EXTRACT PROVIDED

--- START ---

    Taste fingerprint of Pinot blanc sealed with an agglomerated cork (D2) in comparison with a screw cap as reference (D1).
    Taste fingerprint of Pinot blanc sealed with an agglomerated cork (D2) in comparison with a screw cap as reference (D1).

    Measurement of suberic acid

    Extracts of cork slices soaked in 10% ethanol overnight were analyzed by LC-HRMS. Differential analyses of the chromatograms showed more than 40 compounds that occurred in agglomerated corks. There were specific compounds that were typical for agglomerated corks and which did not occur in natural corks, or only in substantially lower amounts. Among these were floionic acid and suberic acid. These both belong to the group of so-called cork acids making up the cork suberin polymer. Since floionic acid is not commercially available in its pure form, further research focused upon the odourless suberic acid to check whether it is sensorially active and able to migrate from the normal cork surface into the wine.

--- END ---

[Dataset entries]
--- START ---

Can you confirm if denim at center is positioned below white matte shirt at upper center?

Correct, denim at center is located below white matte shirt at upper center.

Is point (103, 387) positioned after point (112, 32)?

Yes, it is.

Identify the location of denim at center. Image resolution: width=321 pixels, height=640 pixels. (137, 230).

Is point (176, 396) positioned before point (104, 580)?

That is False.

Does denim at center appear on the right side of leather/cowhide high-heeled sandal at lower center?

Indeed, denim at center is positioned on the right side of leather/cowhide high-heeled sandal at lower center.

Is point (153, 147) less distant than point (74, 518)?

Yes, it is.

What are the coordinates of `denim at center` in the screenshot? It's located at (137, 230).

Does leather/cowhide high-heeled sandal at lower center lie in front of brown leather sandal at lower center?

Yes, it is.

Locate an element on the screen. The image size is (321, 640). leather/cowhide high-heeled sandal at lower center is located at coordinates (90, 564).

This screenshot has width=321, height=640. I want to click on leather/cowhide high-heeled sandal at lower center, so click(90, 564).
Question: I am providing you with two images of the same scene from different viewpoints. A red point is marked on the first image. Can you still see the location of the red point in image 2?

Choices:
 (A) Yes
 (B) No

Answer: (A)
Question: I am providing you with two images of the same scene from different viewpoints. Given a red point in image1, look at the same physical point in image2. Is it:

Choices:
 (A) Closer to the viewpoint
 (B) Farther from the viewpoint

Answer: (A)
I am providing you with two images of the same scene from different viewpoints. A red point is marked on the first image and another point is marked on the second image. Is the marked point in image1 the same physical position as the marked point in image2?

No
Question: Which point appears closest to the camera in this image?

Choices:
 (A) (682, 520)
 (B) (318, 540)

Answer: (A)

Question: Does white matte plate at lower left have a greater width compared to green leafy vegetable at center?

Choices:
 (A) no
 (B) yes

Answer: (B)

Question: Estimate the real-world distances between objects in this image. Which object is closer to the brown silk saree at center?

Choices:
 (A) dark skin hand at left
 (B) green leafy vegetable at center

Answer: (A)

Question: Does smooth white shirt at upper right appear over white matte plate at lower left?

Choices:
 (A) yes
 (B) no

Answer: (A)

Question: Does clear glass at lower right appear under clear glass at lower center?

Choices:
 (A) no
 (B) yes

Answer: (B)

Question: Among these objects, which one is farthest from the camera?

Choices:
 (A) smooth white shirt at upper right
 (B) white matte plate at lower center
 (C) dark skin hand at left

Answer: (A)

--- END ---

WHAT YOU WILL DO
A. In the suberic acid extract, what were the cork slices soaked in before the LC-HRMS analysis?
B. Please output the part of the suberic acid extract starting with "Extracts of cork" and going on through "into the wine.".

SOLUTIONS BY TASK
A. The cork slices were soaked in 10% ethanol overnight.

B.
Extracts of cork slices soaked in 10% ethanol overnight were analyzed by LC-HRMS. Differential analyses of the chromatograms showed more than 40 compounds that occurred in agglomerated corks. There were specific compounds that were typical for agglomerated corks and which did not occur in natural corks, or only in substantially lower amounts. Among these were floionic acid and suberic acid. These both belong to the group of so-called cork acids making up the cork suberin polymer. Since floionic acid is not commercially available in its pure form, further research focused upon the odourless suberic acid to check whether it is sensorially active and able to migrate from the normal cork surface into the wine.